Développer la production nationale d’hydrocarbures ? Ou favoriser la transition énergétique ? Ces deux héritages de la présidence Obama divisent les candidats à la présidentielle, Trump étant partisan de la première option et Clinton de la seconde.
Dans son principal discours sur la politique énergétique, tenu en mai dernier dans le Dakota du Nord (deuxième État pétrolier après le Texas, dont son conseiller en matière d’énergie, Kevin Cramer, est le représentant), Donald Trump n’a, comme à son habitude, pas fait dans la nuance. Pour lui, l’objectif premier est l’indépendance énergétique des États-Unis. « L’Amérique a un potentiel énergétique incroyable qui reste inexploité », a-t-il déclaré. Trump défend donc l’assouplissement des réglementations environnementales encadrant l’exploitation des gaz et pétrole de schiste, ainsi que l’industrie du charbon. Il souhaite aussi, quitte à contredire son objectif affiché d’indépendance nationale, relancer le projet d’oléoduc reliant les raffineries du golfe du Mexique aux gisements de sables bitumeux de l’Alberta canadien, bloqué par l’administration Obama.

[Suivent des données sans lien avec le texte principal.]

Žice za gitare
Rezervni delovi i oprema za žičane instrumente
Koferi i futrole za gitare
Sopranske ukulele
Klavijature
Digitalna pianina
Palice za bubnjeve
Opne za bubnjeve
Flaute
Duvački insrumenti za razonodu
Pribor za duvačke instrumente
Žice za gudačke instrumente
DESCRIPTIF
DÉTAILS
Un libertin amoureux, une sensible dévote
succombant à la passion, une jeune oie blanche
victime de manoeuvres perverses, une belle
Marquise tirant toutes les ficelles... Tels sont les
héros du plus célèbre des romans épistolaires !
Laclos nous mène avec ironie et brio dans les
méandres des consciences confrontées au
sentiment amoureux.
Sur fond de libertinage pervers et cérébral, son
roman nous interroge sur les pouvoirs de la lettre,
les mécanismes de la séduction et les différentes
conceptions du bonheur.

Les énergies renouvelables ne l’intéressent guère. « Le soleil est très cher. Le vent est aussi un problème, c’est très cher, ça ne marche pas sans subvention. Mais en dépit de tout cela, je suis favorable à tous les types d’énergie », a-t-il déclaré. Enfin, l’ancien magnat de l’immobilier new-yorkais a promis, s’il est élu, de rejeter l’accord conclu lors de la COP 21 à Paris sur la limitation des émissions de gaz à effet de serre.

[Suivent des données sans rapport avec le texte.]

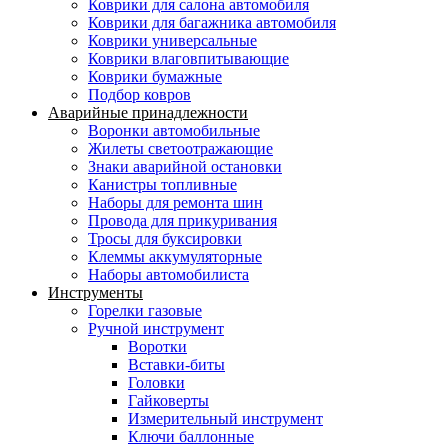
Коврики для салона автомобиля
Коврики для багажника автомобиля
Коврики универсальные
Коврики влаговпитывающие
Коврики бумажные
Подбор ковров
Аварийные принадлежности
Воронки автомобильные
Жилеты светоотражающие
Знаки аварийной остановки
Канистры топливные
Наборы для ремонта шин
Провода для прикуривания
Тросы для буксировки
Клеммы аккумуляторные
Наборы автомобилиста
Инструменты
Горелки газовые
Ручной инструмент
Воротки
Вставки-биты
Головки
Гайковерты
Измерительный инструмент
Ключи баллонные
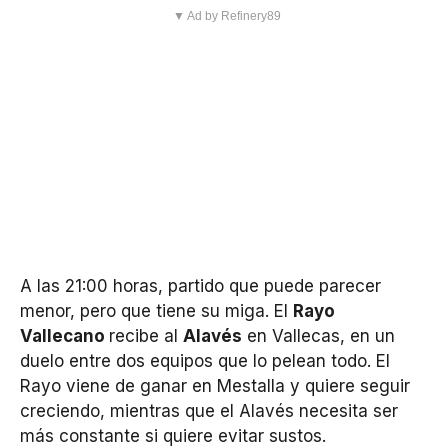
▼ Ad by Refinery89
A las 21:00 horas, partido que puede parecer
menor, pero que tiene su miga. El
Rayo
Vallecano
recibe al
Alavés
en Vallecas, en un
duelo entre dos equipos que lo pelean todo. El
Rayo viene de ganar en Mestalla y quiere seguir
creciendo, mientras que el Alavés necesita ser
más constante si quiere evitar sustos.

Le programme d’Hillary Clinton est, en tous points, l’antithèse de celui de son rival républicain. Le réchauffement climatique est pour elle une évidence, et elle s’est engagée à faire ratifier au plus vite l’accord de Paris par le Congrès, s’il n’a pu l’être avant. « Je veux plus de vent, plus de solaire, des biocarburants plus avancés et plus d’efficacité énergétique. Nous fixerons un objectif de dix ans pour générer suffisamment d’énergie renouvelable pour alimenter chaque maison en Amérique », a-t-elle déclaré. Les chiffres qu’elle avance sont ambitieux : un tiers de l’électricité d’origine renouvelable en 2020 (contre 13 % aujourd’hui) et 500 millions de panneaux solaires à la fin de son mandat, soit huit fois le nombre que compte aujourd’hui le pays. Là où Trump vante la dérégulation, Clinton est le chantre de l’implication de l’État, promettant un programme de 60 milliards de dollars en faveur des énergies renouvelables, et l’amplification des mesures fiscales pour les particuliers, les entreprises ou les collectivités locales s’engageant dans la décarbonisation de leurs activités.

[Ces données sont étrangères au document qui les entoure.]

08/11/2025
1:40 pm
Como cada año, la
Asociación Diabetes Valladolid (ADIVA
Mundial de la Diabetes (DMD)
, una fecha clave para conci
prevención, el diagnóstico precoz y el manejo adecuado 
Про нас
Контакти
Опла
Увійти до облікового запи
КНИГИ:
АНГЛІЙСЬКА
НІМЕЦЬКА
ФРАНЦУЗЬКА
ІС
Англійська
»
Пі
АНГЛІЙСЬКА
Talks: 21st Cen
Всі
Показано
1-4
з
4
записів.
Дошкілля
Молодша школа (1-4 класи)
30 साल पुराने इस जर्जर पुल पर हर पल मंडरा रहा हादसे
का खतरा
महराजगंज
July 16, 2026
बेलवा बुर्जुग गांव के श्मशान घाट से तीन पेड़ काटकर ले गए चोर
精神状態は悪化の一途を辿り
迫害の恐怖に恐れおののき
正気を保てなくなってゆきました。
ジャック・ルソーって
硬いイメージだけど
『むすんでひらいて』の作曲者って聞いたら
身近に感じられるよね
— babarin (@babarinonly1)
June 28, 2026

Discrétion sur le nucléaire
Restent deux sujets, brûlants, sur lesquels ni Trump ni Clinton n’ont pris position. Le premier est le Tafta (Transatlantic Free Trade Agreement), accord de libre-échange entre l’Union européenne et les États-Unis, dont le projet (pour le moment au point mort) propose de « favoriser l’autorégulation de la part de l’industrie en matière d’exigences d’efficacité énergétique », soit un renoncement organisé à toute politique énergétique publique. Le second est celui du nucléaire. Les États-Unis ont le premier parc au monde de centrales, même si l’atome n’assure que 20 % de leur production électrique, mais aucune nouvelle centrale n’a été construite depuis les années 1970. Le parc vieillit, et il sera de la responsabilité du prochain président de le renouveler. Sur cette question centrale, les deux candidats se sont montrés à ce jour bien discrets.